Can designers applying their ability to create cool things help to make emerging-but-not-yet-cost-effective renewable energy systems the thing to have? Take solar energy. It isn't really the cost that keeps some people from going solar; they simply don't want their homes disfigured by ugly roof panels. Other would-be adopters may be uncomfortable about appearing holier-than-thou to their neighbors.
But there already exists a photovoltaic material that can be embedded in roofing materials and is practically invisible. If this were fully developed and marketed, there would be quite a few customers willing to pay extra for a "green" power source that didn't make them look weird. Bringing such an innovation successfully to market is less a matter of bringing down the price than of designing a compelling customer experience, all the way from selection to installation to finished look and feel. Of course, this would require designers to research the various motivations of pride, concern, and embarrassment.

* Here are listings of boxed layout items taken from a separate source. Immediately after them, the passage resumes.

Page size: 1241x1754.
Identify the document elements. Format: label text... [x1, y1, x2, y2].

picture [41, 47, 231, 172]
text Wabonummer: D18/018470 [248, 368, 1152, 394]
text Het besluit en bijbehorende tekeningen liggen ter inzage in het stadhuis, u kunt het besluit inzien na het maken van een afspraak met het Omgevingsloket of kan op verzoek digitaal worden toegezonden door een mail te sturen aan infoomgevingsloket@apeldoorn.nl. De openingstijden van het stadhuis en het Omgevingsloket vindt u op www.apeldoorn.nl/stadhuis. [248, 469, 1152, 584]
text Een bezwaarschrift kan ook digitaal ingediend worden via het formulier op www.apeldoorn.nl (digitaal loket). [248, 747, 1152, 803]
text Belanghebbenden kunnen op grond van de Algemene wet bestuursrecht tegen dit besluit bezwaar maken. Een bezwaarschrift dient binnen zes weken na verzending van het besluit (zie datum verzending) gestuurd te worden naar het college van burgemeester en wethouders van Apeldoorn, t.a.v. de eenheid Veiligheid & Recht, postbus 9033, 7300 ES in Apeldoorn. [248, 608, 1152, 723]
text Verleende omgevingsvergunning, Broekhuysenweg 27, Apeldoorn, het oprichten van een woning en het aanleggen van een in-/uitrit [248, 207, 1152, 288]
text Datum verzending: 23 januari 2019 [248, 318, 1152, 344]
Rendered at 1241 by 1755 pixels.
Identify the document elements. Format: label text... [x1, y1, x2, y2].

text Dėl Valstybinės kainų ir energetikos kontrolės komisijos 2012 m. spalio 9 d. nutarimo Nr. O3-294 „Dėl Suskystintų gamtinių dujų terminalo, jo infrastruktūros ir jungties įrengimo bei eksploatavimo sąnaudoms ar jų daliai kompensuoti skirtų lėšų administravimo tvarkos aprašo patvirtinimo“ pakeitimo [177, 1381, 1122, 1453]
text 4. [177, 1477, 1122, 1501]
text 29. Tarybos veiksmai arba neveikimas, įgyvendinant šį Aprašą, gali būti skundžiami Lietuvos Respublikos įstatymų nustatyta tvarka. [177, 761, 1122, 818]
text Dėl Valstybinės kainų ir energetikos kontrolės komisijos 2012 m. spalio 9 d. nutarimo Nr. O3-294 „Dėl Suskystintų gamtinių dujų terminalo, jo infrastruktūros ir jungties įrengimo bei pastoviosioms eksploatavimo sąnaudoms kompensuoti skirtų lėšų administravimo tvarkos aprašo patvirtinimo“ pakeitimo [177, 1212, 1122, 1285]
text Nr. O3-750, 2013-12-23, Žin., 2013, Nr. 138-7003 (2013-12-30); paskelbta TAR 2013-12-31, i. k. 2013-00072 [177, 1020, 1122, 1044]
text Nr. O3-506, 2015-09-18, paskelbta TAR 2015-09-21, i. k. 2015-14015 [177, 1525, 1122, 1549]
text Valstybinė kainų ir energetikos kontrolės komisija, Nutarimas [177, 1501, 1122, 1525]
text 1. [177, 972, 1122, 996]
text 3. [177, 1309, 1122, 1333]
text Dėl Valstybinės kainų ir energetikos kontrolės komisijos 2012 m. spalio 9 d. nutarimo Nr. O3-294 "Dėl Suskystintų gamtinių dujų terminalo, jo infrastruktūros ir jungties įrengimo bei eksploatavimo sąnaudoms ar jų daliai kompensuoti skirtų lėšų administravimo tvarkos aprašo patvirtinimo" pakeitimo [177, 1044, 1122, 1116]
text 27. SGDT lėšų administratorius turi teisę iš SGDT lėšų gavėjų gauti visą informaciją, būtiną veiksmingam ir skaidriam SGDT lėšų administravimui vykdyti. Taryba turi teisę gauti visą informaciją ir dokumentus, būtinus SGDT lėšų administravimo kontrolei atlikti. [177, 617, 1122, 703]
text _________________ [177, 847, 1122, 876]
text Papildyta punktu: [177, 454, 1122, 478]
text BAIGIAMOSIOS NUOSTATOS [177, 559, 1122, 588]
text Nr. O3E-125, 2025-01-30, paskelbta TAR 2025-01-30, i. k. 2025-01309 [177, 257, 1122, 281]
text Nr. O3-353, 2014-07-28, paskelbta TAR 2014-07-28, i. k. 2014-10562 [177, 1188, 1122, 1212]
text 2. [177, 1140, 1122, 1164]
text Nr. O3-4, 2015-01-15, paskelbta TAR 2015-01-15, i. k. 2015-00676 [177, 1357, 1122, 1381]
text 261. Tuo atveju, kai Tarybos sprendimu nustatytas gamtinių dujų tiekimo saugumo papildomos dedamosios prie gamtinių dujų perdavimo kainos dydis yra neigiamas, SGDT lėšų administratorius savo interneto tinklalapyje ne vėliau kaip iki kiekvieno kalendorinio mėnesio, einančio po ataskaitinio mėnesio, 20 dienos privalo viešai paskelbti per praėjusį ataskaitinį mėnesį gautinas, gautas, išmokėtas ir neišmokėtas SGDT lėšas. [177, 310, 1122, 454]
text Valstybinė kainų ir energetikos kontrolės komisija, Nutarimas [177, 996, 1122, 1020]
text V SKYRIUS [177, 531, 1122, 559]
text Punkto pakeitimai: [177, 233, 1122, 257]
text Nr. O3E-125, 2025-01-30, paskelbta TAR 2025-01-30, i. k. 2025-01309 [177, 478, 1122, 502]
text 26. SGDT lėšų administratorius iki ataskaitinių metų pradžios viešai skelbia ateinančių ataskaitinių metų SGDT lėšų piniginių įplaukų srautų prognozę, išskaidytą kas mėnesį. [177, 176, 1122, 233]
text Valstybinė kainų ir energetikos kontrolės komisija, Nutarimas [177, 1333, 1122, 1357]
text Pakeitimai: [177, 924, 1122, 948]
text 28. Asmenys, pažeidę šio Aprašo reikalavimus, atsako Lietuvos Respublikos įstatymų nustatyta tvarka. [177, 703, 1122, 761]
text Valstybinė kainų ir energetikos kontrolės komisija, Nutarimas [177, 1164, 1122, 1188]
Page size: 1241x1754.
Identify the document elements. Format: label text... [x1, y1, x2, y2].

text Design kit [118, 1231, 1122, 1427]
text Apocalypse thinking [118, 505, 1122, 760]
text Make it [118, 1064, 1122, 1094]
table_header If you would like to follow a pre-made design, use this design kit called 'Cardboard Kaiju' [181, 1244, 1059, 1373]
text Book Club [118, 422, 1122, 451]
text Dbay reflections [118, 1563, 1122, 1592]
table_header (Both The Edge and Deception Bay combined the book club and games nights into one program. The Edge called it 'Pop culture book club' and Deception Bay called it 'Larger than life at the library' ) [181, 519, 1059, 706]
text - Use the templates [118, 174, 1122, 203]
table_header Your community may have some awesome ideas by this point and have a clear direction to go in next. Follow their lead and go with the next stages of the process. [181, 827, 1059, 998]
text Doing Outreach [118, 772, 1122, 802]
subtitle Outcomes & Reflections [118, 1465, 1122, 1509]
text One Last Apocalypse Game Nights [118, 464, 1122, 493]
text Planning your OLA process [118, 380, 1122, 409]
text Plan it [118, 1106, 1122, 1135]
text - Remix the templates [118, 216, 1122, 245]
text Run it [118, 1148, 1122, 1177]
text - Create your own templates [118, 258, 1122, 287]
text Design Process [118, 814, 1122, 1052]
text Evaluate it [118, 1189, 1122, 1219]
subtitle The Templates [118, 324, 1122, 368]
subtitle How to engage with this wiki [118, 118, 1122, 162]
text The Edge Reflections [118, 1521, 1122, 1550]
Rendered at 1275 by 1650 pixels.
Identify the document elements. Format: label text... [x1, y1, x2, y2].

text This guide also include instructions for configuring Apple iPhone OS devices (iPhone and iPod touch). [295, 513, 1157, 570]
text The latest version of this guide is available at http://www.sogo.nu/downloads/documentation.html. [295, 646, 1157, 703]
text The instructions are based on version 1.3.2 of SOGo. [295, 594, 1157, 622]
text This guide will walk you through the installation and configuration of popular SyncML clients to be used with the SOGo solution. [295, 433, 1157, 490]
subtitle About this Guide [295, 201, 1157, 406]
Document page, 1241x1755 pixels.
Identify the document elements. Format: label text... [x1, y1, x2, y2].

Conversely, it may come about that those ugly solar panels become a status symbol themselves. (I'm sure they are in some neighborhoods.) After all, the Prius is not a particularly cool-looking or beautifully designed car. But over time it has become a kind of status symbol, identifying its owner as a conscientious citizen of the world. Here again, a well-designed customer experience (self-respect and the respect of others) is the foundation for both profitability (Toyota (TM) can't keep up with the demand) and sustainability.
Bigger Playing Field
There's a literary trend these days of rewriting the classics from different points of view; telling the story of the Trojan War in Helen's voice, for instance. It's a wide-open field and there's no danger of being sued by Homer or Shakespeare. Designers might do very well to take this approach to the panoply of inventions and innovations that have already been developed—the car, the computer, the credit card, the answering machine, the washing machine, the drive-in, the airport, the air conditioner, and on and on—but this time taking into account the psychological, emotional, social, and ecological factors that weren't on the minds of—or given priority by—engineers, designers, or customers at the time these innovations were first conceived.
Designers now have an ethical responsibility to avert the destruction of the planet on which their children and grandchildren must live—this is the same responsibility any of us has. Designers also have a professional responsibility to help their clients' profitability in the short and medium terms by designing products that cost less to produce and are more desirable. Finally, designers have a long-term fiduciary responsibility to their clients; the degradation or destruction of the environment is in nobody's long-term interest.
We can fulfill all these responsibilities by adopting a 21st century definition of "better" and then going about our business of designing better products and services, applying a new kind of "cool" to a rapidly overheating world.